Analysis of the IL-6 Receptor beta chain (gp130) mRNA expression on the two human epithelial cell lines UAC and Hep3B reveals that it is enhanced by IL-6, IL-1 and TNF treatment. In the case of UAC cells, TNF action might be mediated by IL-6. For Hep3B cells, TNF seems to exert a direct effect on gp130, as no IL-6 expression is detected after stimulation by this cytokine. On the same cells, increase of the binding of an anti-gp130 monoclonal antibody was observed after treatment by TNF, which denotes the effective appearance of new gp130 molecules on the cell surface. All this cytokines seem to act selectively on the beta chain of the IL-6 receptor. This probably reflects the importance for some cells to have gp130 represented on their membrane in inflammatory contexts.

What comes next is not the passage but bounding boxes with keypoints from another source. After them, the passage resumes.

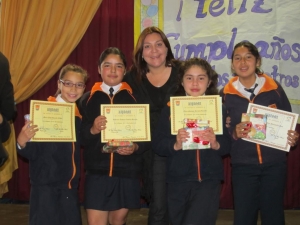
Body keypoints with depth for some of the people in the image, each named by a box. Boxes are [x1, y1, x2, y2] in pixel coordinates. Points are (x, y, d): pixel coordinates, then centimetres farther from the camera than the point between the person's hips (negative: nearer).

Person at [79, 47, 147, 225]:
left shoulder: (134, 98, 2)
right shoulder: (88, 99, 3)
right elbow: (80, 137, 1)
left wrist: (135, 147, -16)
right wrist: (92, 130, -19)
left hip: (127, 171, 0)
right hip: (97, 171, 0)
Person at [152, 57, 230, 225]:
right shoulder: (171, 108, 1)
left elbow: (228, 144, -2)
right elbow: (157, 144, -4)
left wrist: (215, 144, -23)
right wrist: (175, 145, -23)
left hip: (208, 181, -2)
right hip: (177, 182, 2)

Fate of interleukin-6 in the rat. Involvement of skin in its catabolism.

Iodinated recombinant human interleukin-6 (125I-rhIL-6) was intravenously injected into rats and its fate was studied during 24 h. Between 10-20 min after a single-dose injection, 125I-rhIL-6 accumulated in liver as previously reported [Castell et al. (1988) Eur. J. Biochem. 177, 357-361]. After 1 h, the radioactivity disappeared from the liver and accumulated in skin, reaching 35% of injected 125I-rhIL-6 5-8 h after injection. No comparable accumulation of radioactivity was found in skin when [125I]iodide or rat serum 125I-albumin was administered. Finally the radioactivity was detected as [125I]iodide in urine. Autoradiographic analysis of skin sections 5 h after 125I-rhIL-6 injection showed radioactivity in the interstitium. When the experiments were carried out with [35S]rhIL-6, essentially the same results were obtained: a decrease in radioactivity in the liver after 20 min, and a substantial increase in skin 7 h after injection. In vitro experiments showed that 125I-rhIL-6 is degraded by rat and human fibroblasts, whereas no degradation was observed with rat hepatoma cells (Fao) or human hepatocytes. These observations suggest the involvement of skin in the catabolism of IL-6.

Glucocorticoid up-regulation of high-affinity interleukin 6 receptors on human epithelial cells.

Interleukin 6 (IL-6) is a potent pleiotropic cytokine, known, among others, to stimulate immunoglobulin production by B cells and to trigger acute-phase protein synthesis by hepatocytes. Similar to IL-1, it is produced by monocytes and macrophages following an inflammatory challenge. Analysis of IL-6 receptor (IL-6R) expression on different human cell lines indicates that dexamethasone could up-regulate the number of IL-6R on one epithelial cell line (UAC) and on two hepatoma cell lines (HepG2 and Hep3B). This effect was confirmed by Scatchard analysis of binding experiments, using [35S]methionine and [35S]cysteine metabolically labeled IL-6. It was confirmed at the level of mRNA expression by Northern blot analysis. These results provide evidence for a link between IL-6 and glucocorticoids. They could represent an example of a system in which one role of glucocorticoids is to define more accurately the target of cytokines, and they could explain, at least partly, the frequently observed synergy between IL-6 and glucocorticoids, notably in the case of hepatocytes.